Her smile sharpened. "You're nothing. You know that, right? I made these women accept you. I took you in, told everyone to tolerate your frumpy thrift-store clothes, your disgusting neediness, your ugly shack sliding off a cliff, as pathetic as youare."

Once, those words would have flayed me, destroyed me. Not anymore.

Rowan loomed over me, a vicious glint in her eyes. This was who she truly was.

I tried to take a step back. I realized abruptly that I couldn't. Vertigo slithered through me. Somehow, through our discussion, Rowan had shifted me nearer to the bluff. I was less than a foot from the edge.

Below, invisible in the fog, the steep drop-off lurked. The treacherous fallen logs, the lethal rocks, the spiky branches. The same perilous bluff that had broken Leah's body.

"Enough of your games." Rowan sneered. All pretext had vanished. The tendons stood out on her neck, her eyes bulging with fury. "Where's the camera, Dahlia?"

"In a safe place. You'll never touch it. It's over."

Rowan bared her teeth. "Tell me where it is or so help me?—"

"What? You'll smash my skull, too?"

The fog slithered around us, between us. The houses around us might as well have been a hundred miles away. Damp tendrils of hair clung to my cheeks. "You murdered a child, Rowan."

"She was dying anyway! She would've been brain-dead. I ended her suffering." She said it like she was describing putting down a sick dog. "I did Vivienne and Daniel a favor."

There it was. Deliberate, calculated. Rowan had climbed down that bluff, found Leah broken and suffering, and decided her life wasn't worth saving. Decided it was easier, cleaner, to murder a child.

Mercy, she called it. As if she had the right.

I stared at her, sickened. "By crushing a child's skull with a rock."

"I protected my family!" Her chest heaved. "I did what any mother would do."

"Stop. Just stop with the lies. You were protecting yourself."

Her beautiful features twisted into something grotesque. The blue vein pulsed in her forehead. "Give me the camera, Dahlia."

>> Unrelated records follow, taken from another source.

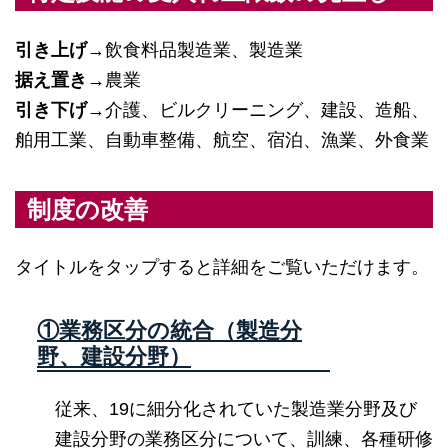
引き上げ
→飲食料品製造業、製造業
据え置き
→農業
引き下げ
→介護、ビルクリーニング、建設、造船、
舶用工業、自動車整備、航空、宿泊、漁業、外食業
制度の改善
タイトルをタップすると詳細をご覧いただけます。
①業務区分の統合（製造分
野、建設分野）
従来、19に細分化されていた製造業分野及び
建設分野の業務区分について、訓練、各種研修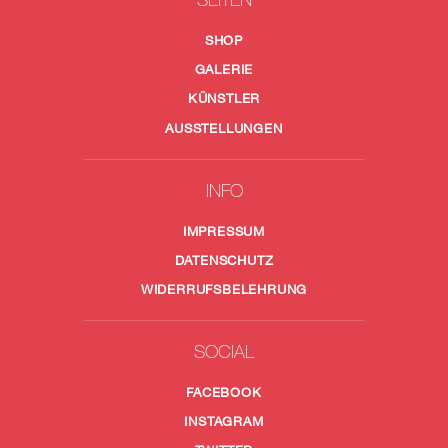
SHOP
GALERIE
KÜNSTLER
AUSSTELLUNGEN
INFO
IMPRESSUM
DATENSCHUTZ
WIDERRUFSBELEHRUNG
SOCIAL
FACEBOOK
INSTAGRAM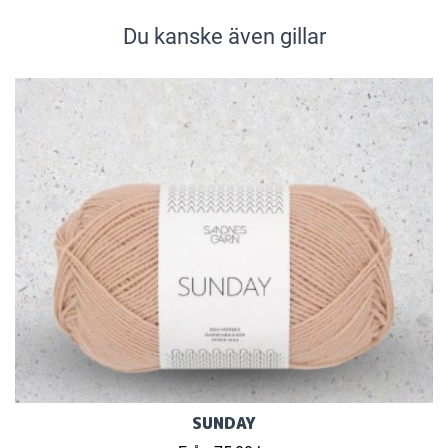
Du kanske även gillar
SUNDAY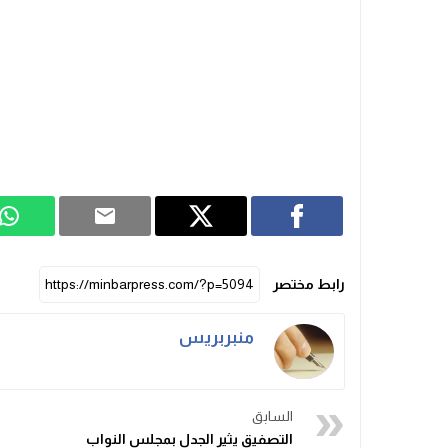
رابط مختصر
منبربريس
السابق
التصفيق يثير الجدل بمجلس النواب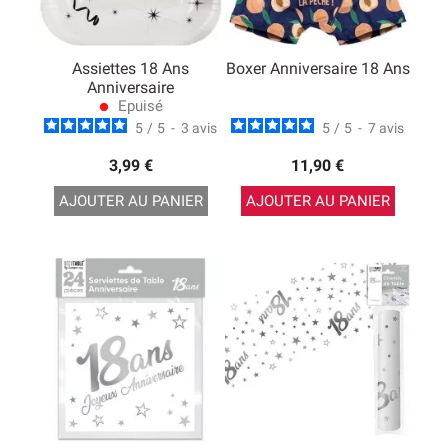
Assiettes 18 Ans
Boxer Anniversaire 18 Ans
Anniversaire
Epuisé
lens
5
/
5
-
3
avis
5
/
5
-
7
avis
3,99 €
11,90 €
AJOUTER AU PANIER
AJOUTER AU PANIER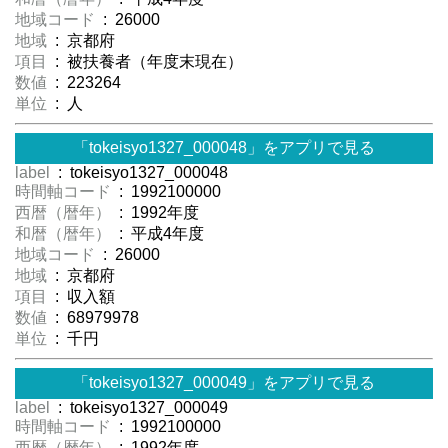
地域コード
: 26000
地域
: 京都府
項目
: 被扶養者（年度末現在）
数値
: 223264
単位
: 人
「tokeisyo1327_000048」をアプリで見る
label
: tokeisyo1327_000048
時間軸コード
: 1992100000
西暦（暦年）
: 1992年度
和暦（暦年）
: 平成4年度
地域コード
: 26000
地域
: 京都府
項目
: 収入額
数値
: 68979978
単位
: 千円
「tokeisyo1327_000049」をアプリで見る
label
: tokeisyo1327_000049
時間軸コード
: 1992100000
西暦（暦年）
: 1992年度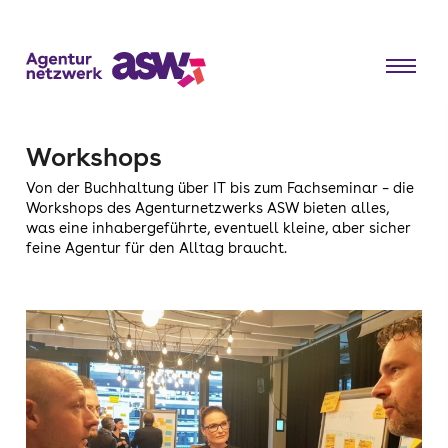
Workshops
Von der Buchhaltung über IT bis zum Fachseminar – die
Workshops des Agenturnetzwerks ASW bieten alles,
was eine inhabergeführte, eventuell kleine, aber sicher
feine Agentur für den Alltag braucht.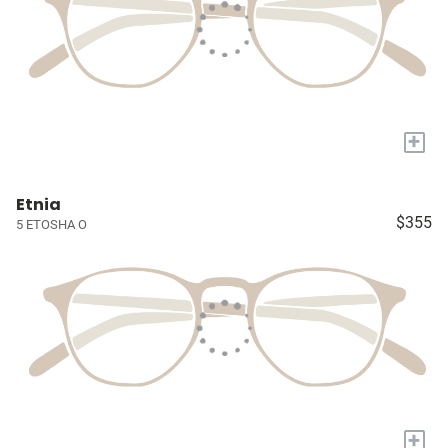
+
Etnia
$355
5 ETOSHA O
+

I was done here. I'd gotten what I needed. The naked truth exposed between us, finally.

I attempted to step around her, back toward the house, toward solid ground. Away from her. "It's over, Rowan."

"No!" Rowan lunged for me. Her right hand closed around my throat. Her face inches from mine, cheeks flushed pink, eyes bright with a feverish light. "You don't decide what happens. You don't know what I've sacrificed. What I've had to do to build this life!"

Fear sliced through me. I was inches from the edge. The unstable ground shifted beneath my feet. I felt it soften and start to give.

I clawed at Rowan's wrist with my free hand. My vision tunneled. White spots danced in front of my eyes. My lungs screamed, I couldn't get air. I couldn't speak, couldn't say the words that would save me.

Panic surged in my chest. I was about to fall.

"You're nothing," Rowan snarled, her breath hot on my face. "Just like that stupid girl. She was a parasite. A waste. A nobody. She didn't get to destroy everything I've worked so hard for. Neither do you."

Her hand clenched tight around my throat. With her other hand, she snatched the rock in its plastic bag from my fingers. Then she shoved me.

The world tilted. My heels skidded in wet grass, my feet scrabbling in desperation. The edge crumbled under my shoes. Chunks of earth tumbled into nothing, the sound swallowed by fog and distance.

The same edge Leah had gone over. The same drop. The same fall.

Rowan raised the rock above my head.

I scratched at her face. My fingernails raked her cheeks. Rowan screamed. Her grip loosened. I wrenched free, twisted sideways, and fell to my knees. “Help!” I croaked.